Das Urteil bedeutet nicht, dass die Geschäftsaviation automatisch als nachhaltig erklärt wird. Es bedeutet, dass der von der Kommission beschlossene Ausschluss nicht rechtlich und technisch korrekt gerechtfertigt war. Die Institution wird das durch die Aufhebung geschaffene rechtliche Vakuum schließen müssen, wenn das Urteil rechtskräftig bleibt, und die vom Gericht angeführten Gründe berücksichtigen müssen.
Die Kommission kann innerhalb von zwei Monaten und zehn Tagen nach der Mitteilung des Urteils Berufung beim Gerichtshof der Europäischen Union einlegen. Die Berufung kann sich nur auf rechtliche Fragen beziehen, nicht auf eine vollständige Neubewertung der Tatsachen. Bis zur endgültigen Klärung übt das Urteil Druck auf die Art und Weise aus, wie die technischen Kriterien der Taxonomie für komplexe Industriesektoren gestaltet werden.

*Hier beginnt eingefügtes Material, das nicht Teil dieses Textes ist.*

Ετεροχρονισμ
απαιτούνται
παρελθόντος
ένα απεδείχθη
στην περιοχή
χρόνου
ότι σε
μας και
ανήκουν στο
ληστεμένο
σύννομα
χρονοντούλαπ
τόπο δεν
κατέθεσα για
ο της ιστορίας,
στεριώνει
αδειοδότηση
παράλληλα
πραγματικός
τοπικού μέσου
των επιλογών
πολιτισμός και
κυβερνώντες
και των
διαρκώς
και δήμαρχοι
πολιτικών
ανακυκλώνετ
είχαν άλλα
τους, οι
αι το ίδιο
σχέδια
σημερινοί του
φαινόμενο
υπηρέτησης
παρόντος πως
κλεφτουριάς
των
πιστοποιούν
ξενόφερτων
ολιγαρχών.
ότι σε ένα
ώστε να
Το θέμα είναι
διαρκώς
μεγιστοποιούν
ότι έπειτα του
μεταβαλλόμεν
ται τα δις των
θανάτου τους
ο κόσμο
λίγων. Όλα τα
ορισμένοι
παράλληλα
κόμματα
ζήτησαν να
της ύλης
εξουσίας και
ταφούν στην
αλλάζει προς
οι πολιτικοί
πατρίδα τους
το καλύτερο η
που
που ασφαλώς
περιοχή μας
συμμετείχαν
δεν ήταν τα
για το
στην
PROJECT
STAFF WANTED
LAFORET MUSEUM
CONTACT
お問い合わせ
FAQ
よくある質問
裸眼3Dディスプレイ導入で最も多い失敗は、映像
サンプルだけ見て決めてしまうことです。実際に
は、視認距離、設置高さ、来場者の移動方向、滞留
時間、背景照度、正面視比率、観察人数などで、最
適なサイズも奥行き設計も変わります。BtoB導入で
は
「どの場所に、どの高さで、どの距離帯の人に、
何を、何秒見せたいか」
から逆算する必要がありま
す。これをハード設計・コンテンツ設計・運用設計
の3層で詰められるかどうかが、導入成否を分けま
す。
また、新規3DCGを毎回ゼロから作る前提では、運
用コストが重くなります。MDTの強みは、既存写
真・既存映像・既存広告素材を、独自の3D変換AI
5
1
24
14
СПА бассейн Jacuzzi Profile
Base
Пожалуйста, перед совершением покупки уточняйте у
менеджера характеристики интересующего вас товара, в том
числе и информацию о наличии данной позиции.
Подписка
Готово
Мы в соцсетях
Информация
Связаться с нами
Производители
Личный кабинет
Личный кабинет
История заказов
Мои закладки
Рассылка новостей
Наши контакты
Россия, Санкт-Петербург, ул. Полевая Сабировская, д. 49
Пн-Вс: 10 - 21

Der Fall hat breitere Implikationen für die grüne Taxonomie. Der Klimawandel umfasst Sektoren, die nicht über Nacht neutral werden können, in denen jedoch Technologien, Treibstoffe, Materialien und Prozesse die Emissionen im Laufe der Zeit reduzieren können. Die Kategorie der "Übergangsaktivitäten" existiert gerade für Tätigkeiten, die noch nicht vollständig nachhaltig sind, aber zur Verringerung der Klimaauswirkungen beitragen können, wenn es nicht genügend emissionsarme Alternativen gibt.
Für die Luftfahrtindustrie rückt die Entscheidung nachhaltige Treibstoffe für die Luftfahrt und den Unterschied zwischen Design, Produktion und Nutzung in den Vordergrund. Für Investoren zeigt sie, dass die Etiketten in der grünen Taxonomie auf gesetzlich vorgesehenen Kriterien und einer umfassenden Analyse der betreffenden wirtschaftlichen Tätigkeit basieren müssen. Für die Kommission ist das Urteil eine Warnung, dass die Klimaziele in robuste technische Kriterien umgesetzt werden müssen, nicht in unzureichend motivierte Ausschlüsse.